A mesma bicicleta da foto de capa, toda preta, aparece estacionada em um bicicletário junto a outras bicicletas, diagonalmente voltada para o lado esquerdo e para o fundo da foto. O bicicletário é prateado e está sobre um chão de cimento cinza. À frente das bicicletas, no canto esquerdo da foto, há um jardim de árvores baixas variadas. Ao fundo, um prédio de paredes externas azulejadas em tom tijolo, com janelas retangulares verticalmente compridas, de vidro.

As Re-ciclas também são promovidas como meios de transporte e lazer em hotéis e locais de ecoturismo na Colômbia (Valeria Zapata / Believe.Earth)

Os quadros ecológicos para as bicicletas podem ser montados em modelos sem marcha, com até sete velocidades ou elétricos, com motores de 250 a 1500 watts de potência e autonomia de 50 quilômetros com bateria.

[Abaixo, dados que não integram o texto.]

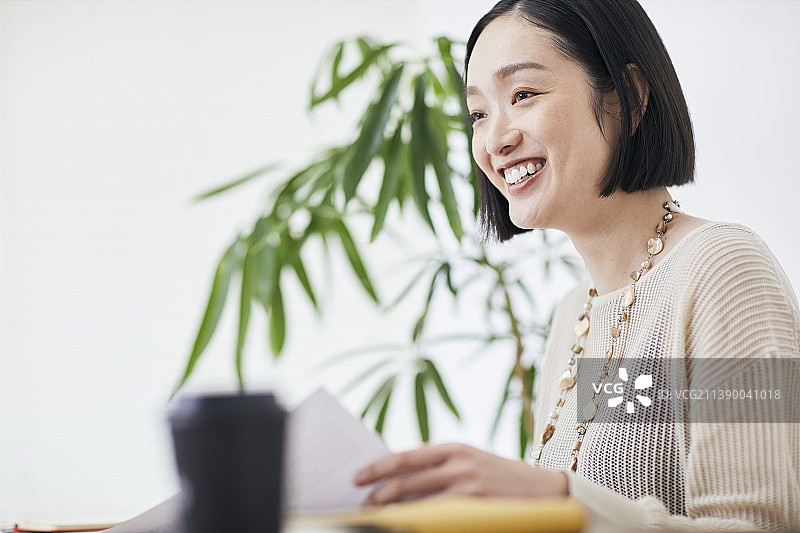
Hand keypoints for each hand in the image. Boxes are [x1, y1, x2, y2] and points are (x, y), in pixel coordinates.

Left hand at [353, 443, 568, 505]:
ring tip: (376, 517)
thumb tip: (399, 480)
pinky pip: (437, 517)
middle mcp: (459, 464)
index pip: (407, 456)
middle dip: (379, 493)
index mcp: (455, 448)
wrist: (548, 492)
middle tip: (362, 503)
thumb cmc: (502, 480)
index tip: (358, 477)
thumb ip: (440, 468)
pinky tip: (408, 524)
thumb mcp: (472, 463)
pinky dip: (418, 521)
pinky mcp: (477, 507)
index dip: (379, 467)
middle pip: (407, 479)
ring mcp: (468, 487)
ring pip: (418, 501)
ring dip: (392, 511)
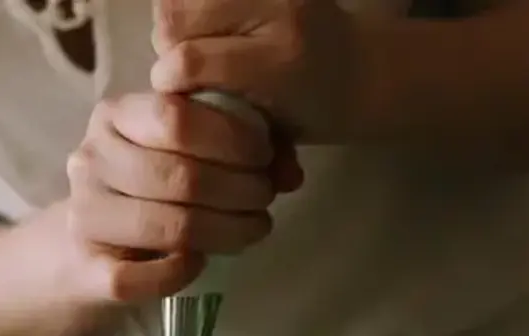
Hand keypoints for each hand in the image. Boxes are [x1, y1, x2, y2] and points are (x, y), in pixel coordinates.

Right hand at [67, 92, 302, 302]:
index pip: (175, 117)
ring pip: (168, 227)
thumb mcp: (188, 151)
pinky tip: (200, 261)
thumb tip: (292, 172)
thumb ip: (241, 147)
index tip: (264, 156)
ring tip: (253, 228)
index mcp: (116, 116)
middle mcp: (91, 160)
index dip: (231, 138)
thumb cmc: (151, 188)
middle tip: (265, 198)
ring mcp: (85, 215)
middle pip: (179, 176)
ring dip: (226, 230)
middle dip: (239, 189)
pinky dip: (180, 272)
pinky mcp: (88, 270)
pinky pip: (142, 277)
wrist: (89, 249)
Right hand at [150, 0, 359, 141]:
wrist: (365, 70)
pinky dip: (196, 4)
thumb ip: (218, 112)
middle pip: (175, 12)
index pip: (189, 61)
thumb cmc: (314, 113)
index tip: (172, 91)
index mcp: (279, 63)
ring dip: (178, 16)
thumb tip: (163, 99)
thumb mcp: (268, 130)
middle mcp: (279, 12)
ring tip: (199, 39)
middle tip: (187, 61)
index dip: (168, 78)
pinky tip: (212, 23)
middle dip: (168, 40)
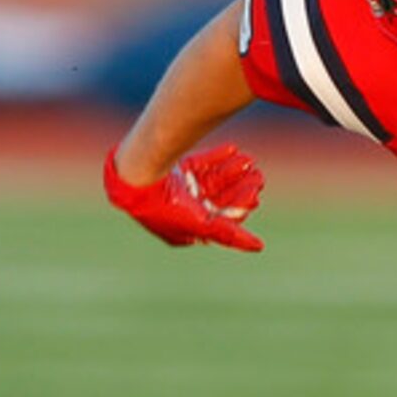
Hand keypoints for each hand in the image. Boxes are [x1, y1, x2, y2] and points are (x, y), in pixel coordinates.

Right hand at [103, 144, 263, 251]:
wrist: (138, 178)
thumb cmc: (168, 207)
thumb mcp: (203, 224)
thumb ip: (231, 235)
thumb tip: (259, 246)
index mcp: (187, 229)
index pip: (221, 220)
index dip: (239, 207)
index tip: (256, 195)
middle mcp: (182, 212)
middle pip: (218, 199)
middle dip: (239, 187)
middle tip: (258, 176)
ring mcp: (176, 190)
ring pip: (210, 180)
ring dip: (231, 171)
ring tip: (249, 160)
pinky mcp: (171, 171)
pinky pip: (198, 164)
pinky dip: (215, 158)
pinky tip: (233, 149)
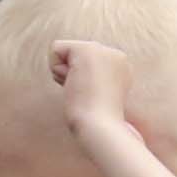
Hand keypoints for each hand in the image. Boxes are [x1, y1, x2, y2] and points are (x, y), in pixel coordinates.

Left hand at [48, 35, 150, 156]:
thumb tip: (73, 79)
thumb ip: (91, 82)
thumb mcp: (98, 98)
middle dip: (72, 77)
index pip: (85, 64)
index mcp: (121, 67)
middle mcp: (115, 54)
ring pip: (65, 52)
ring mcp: (104, 50)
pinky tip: (74, 83)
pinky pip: (55, 48)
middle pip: (74, 56)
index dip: (79, 82)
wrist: (101, 128)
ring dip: (65, 75)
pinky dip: (56, 68)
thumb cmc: (97, 122)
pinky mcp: (88, 49)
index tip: (93, 98)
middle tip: (86, 95)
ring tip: (82, 91)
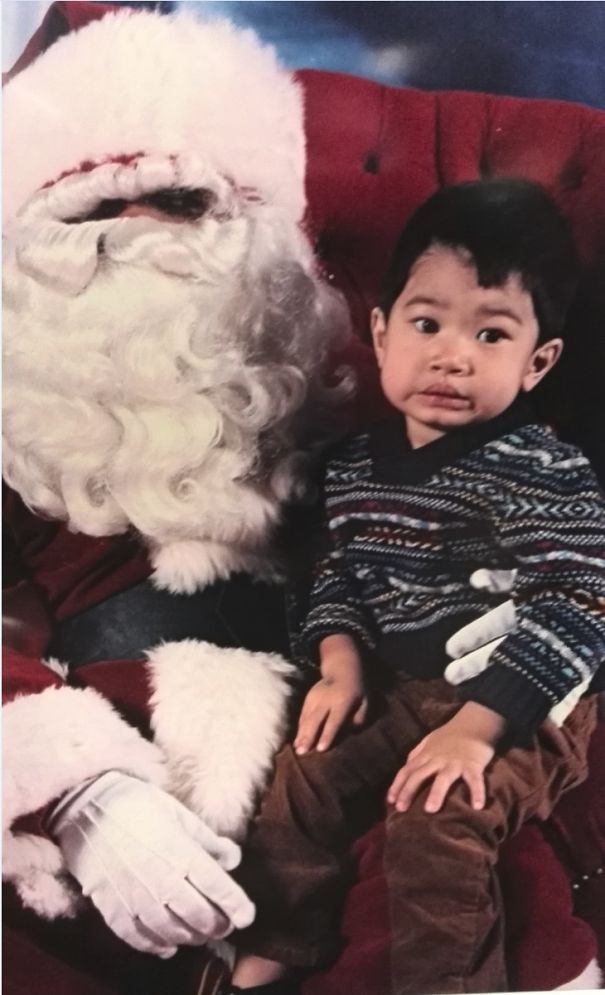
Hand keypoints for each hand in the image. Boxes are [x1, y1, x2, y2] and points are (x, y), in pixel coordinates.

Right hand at [49, 771, 254, 957]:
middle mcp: (161, 880)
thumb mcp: (179, 814)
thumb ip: (208, 840)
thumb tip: (233, 859)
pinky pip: (139, 938)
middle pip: (199, 916)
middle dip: (218, 925)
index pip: (218, 888)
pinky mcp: (112, 907)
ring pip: (173, 932)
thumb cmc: (138, 805)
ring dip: (192, 937)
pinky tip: (168, 946)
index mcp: (181, 853)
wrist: (87, 808)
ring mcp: (135, 897)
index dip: (237, 906)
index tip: (248, 916)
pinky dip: (157, 946)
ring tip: (200, 933)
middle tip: (225, 924)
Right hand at [294, 642, 366, 753]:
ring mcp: (315, 697)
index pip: (334, 720)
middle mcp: (326, 699)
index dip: (327, 734)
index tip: (321, 748)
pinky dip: (299, 727)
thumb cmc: (357, 690)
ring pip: (307, 718)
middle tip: (302, 752)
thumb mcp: (364, 702)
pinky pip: (303, 714)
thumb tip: (351, 732)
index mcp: (342, 701)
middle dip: (309, 736)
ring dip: (301, 734)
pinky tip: (297, 740)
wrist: (342, 668)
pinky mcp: (308, 697)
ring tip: (297, 749)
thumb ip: (359, 718)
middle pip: (316, 719)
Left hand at [387, 704, 504, 813]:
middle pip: (419, 775)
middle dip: (408, 791)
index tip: (390, 800)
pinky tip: (477, 807)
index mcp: (426, 755)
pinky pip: (475, 780)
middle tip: (401, 809)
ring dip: (436, 793)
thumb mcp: (429, 741)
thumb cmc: (450, 736)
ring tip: (430, 810)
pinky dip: (477, 792)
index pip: (407, 770)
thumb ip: (417, 754)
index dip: (397, 785)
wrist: (473, 723)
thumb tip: (405, 767)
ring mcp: (455, 762)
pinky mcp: (473, 764)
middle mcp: (437, 759)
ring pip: (443, 778)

Uma bike simples, sem marcha, pode custar 315 dólares. A elétrica tem valor aproximado de 670 dólares. No Brasil, as opções começam em 980 reais.

UM PROJETO DE IMPACTO
Na Colômbia, as Re-Ciclas estão sendo usadas como parte de programas de responsabilidade social das organizações que fazem uso massivo de plástico na embalagem de seus produtos.

A maior cervejaria da Colômbia, a Baviera, comprou 170 Re-Ciclas com quadros feitos de garrafas PET de bebidas produzidas pela própria companhia. As bicicletas foram entregues a crianças de baixa renda que caminhavam até duas horas para chegar à escola, na aldeia de El Agizal, no município de Itagüí.

Na ilha de San Andrés, no Caribe colombiano, muitos moradores usam bicicletas como meio de transporte. O problema é que elas se enferrujam em poucos meses por causa do sal do mar. Como solução, o governo planeja criar um sistema para o uso público de Re-Ciclas e ainda destinar à fabricante de bikes os milhares de resíduos plásticos produzidos na ilha devido ao turismo.